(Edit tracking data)
◆ ◆ ◆

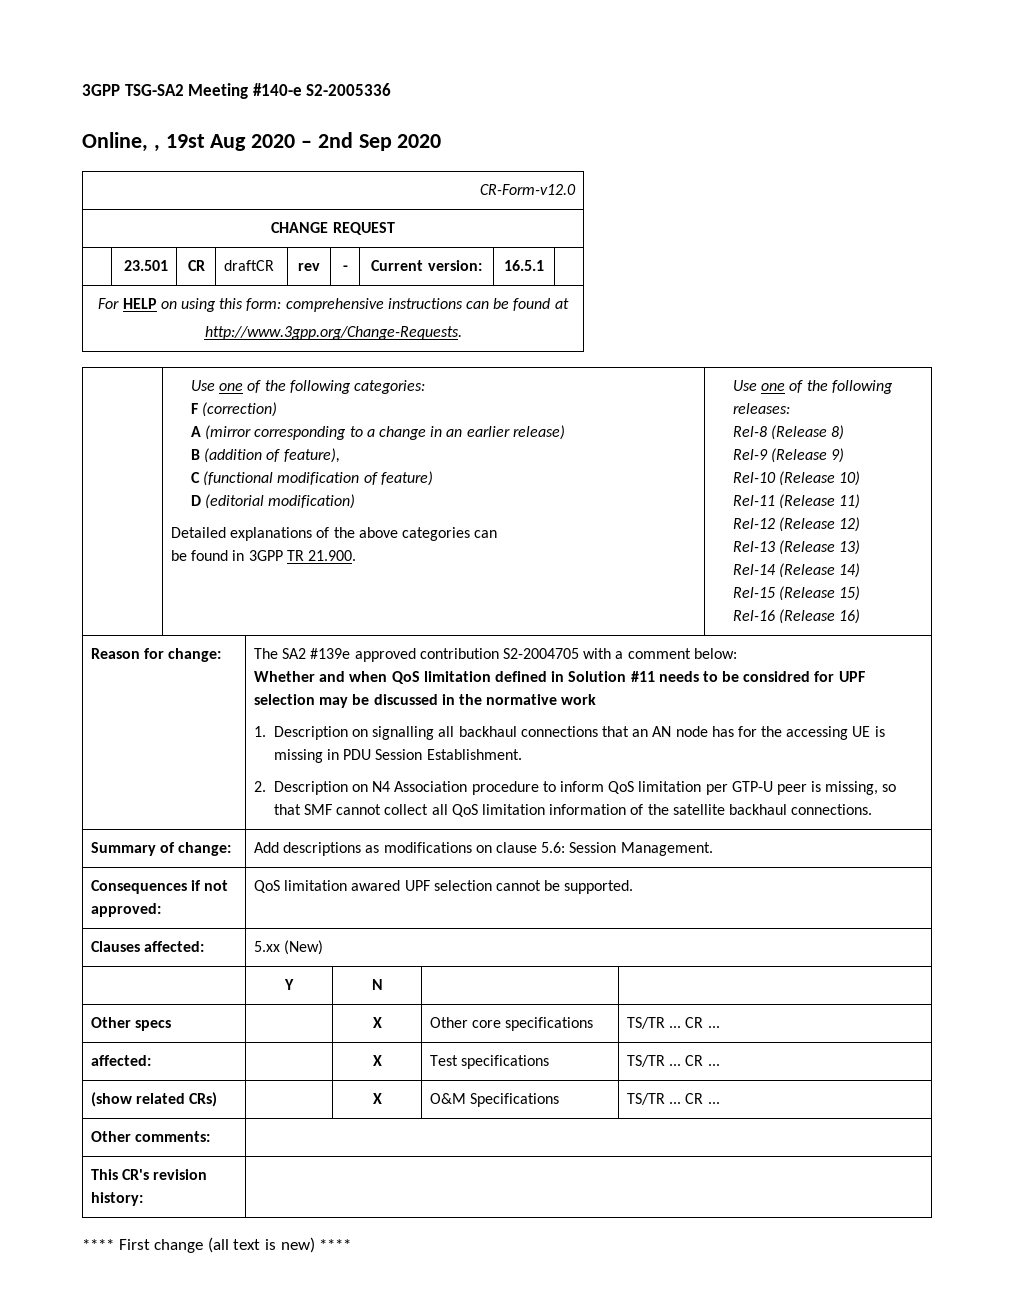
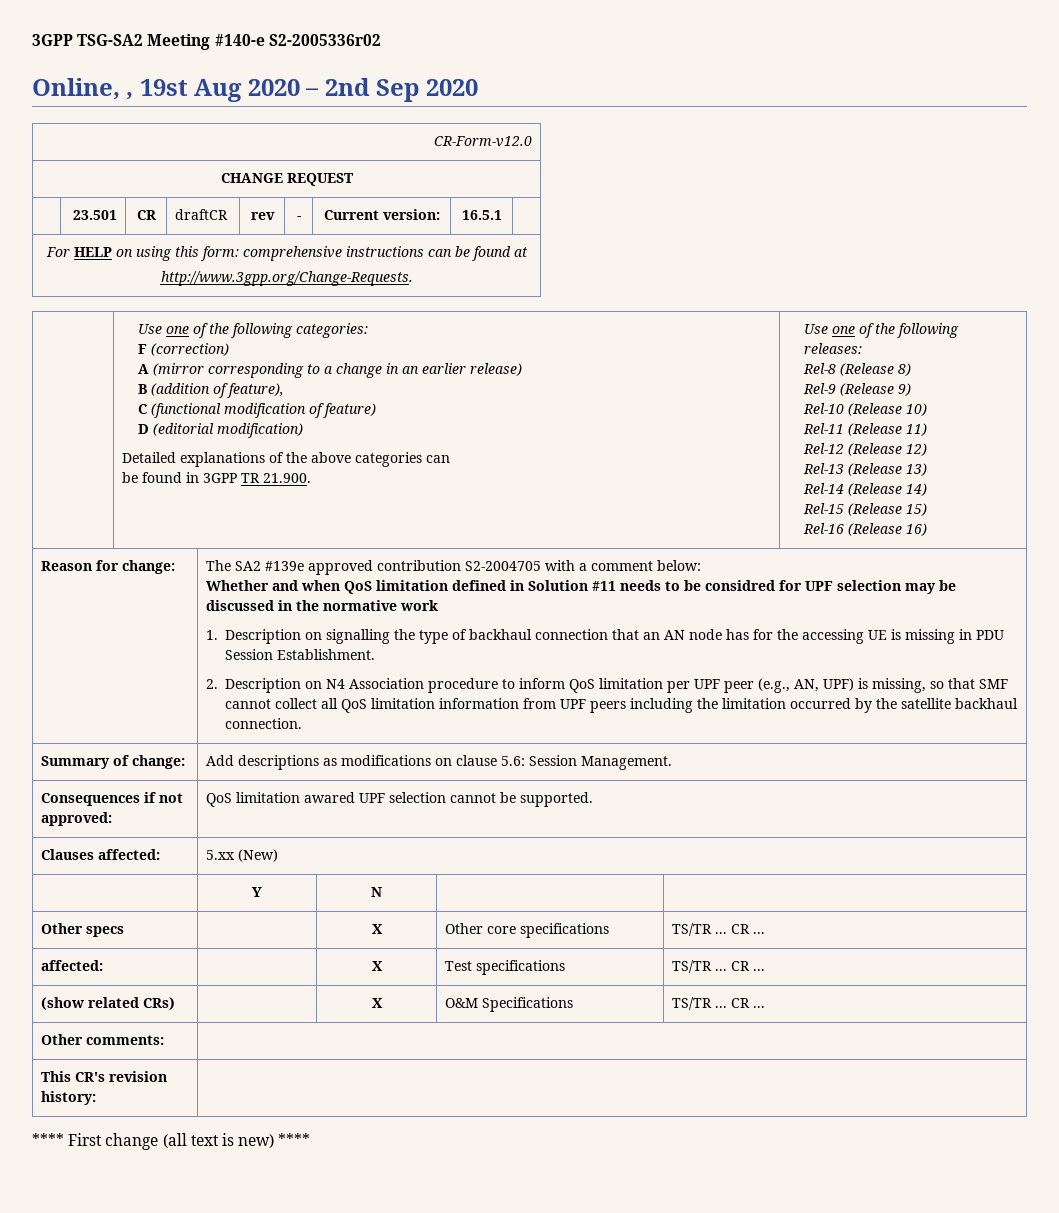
[306,83,392,96] S2-2005336 -> [268,34,381,46] S2-2005336r02
[438,726,598,737] all backhaul connections -> [393,629,608,644] the type of backhaul connection
[731,781,807,795] GTP-U peer -> [693,678,854,693] UPF peer (e.g., AN, UPF)
[630,804,644,815] of -> [522,698,872,713] from UPF peers including the limitation occurred by
[791,804,873,815] connections. -> [224,718,302,729] connection.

◆ ◆ ◆

• What you are asked to do: Copy the entries exactly. Leave out the images.

• Reply:
[306,83,392,96] S2-2005336 -> [268,34,381,46] S2-2005336r02
[438,726,598,737] all backhaul connections -> [393,629,608,644] the type of backhaul connection
[731,781,807,795] GTP-U peer -> [693,678,854,693] UPF peer (e.g., AN, UPF)
[630,804,644,815] of -> [522,698,872,713] from UPF peers including the limitation occurred by
[791,804,873,815] connections. -> [224,718,302,729] connection.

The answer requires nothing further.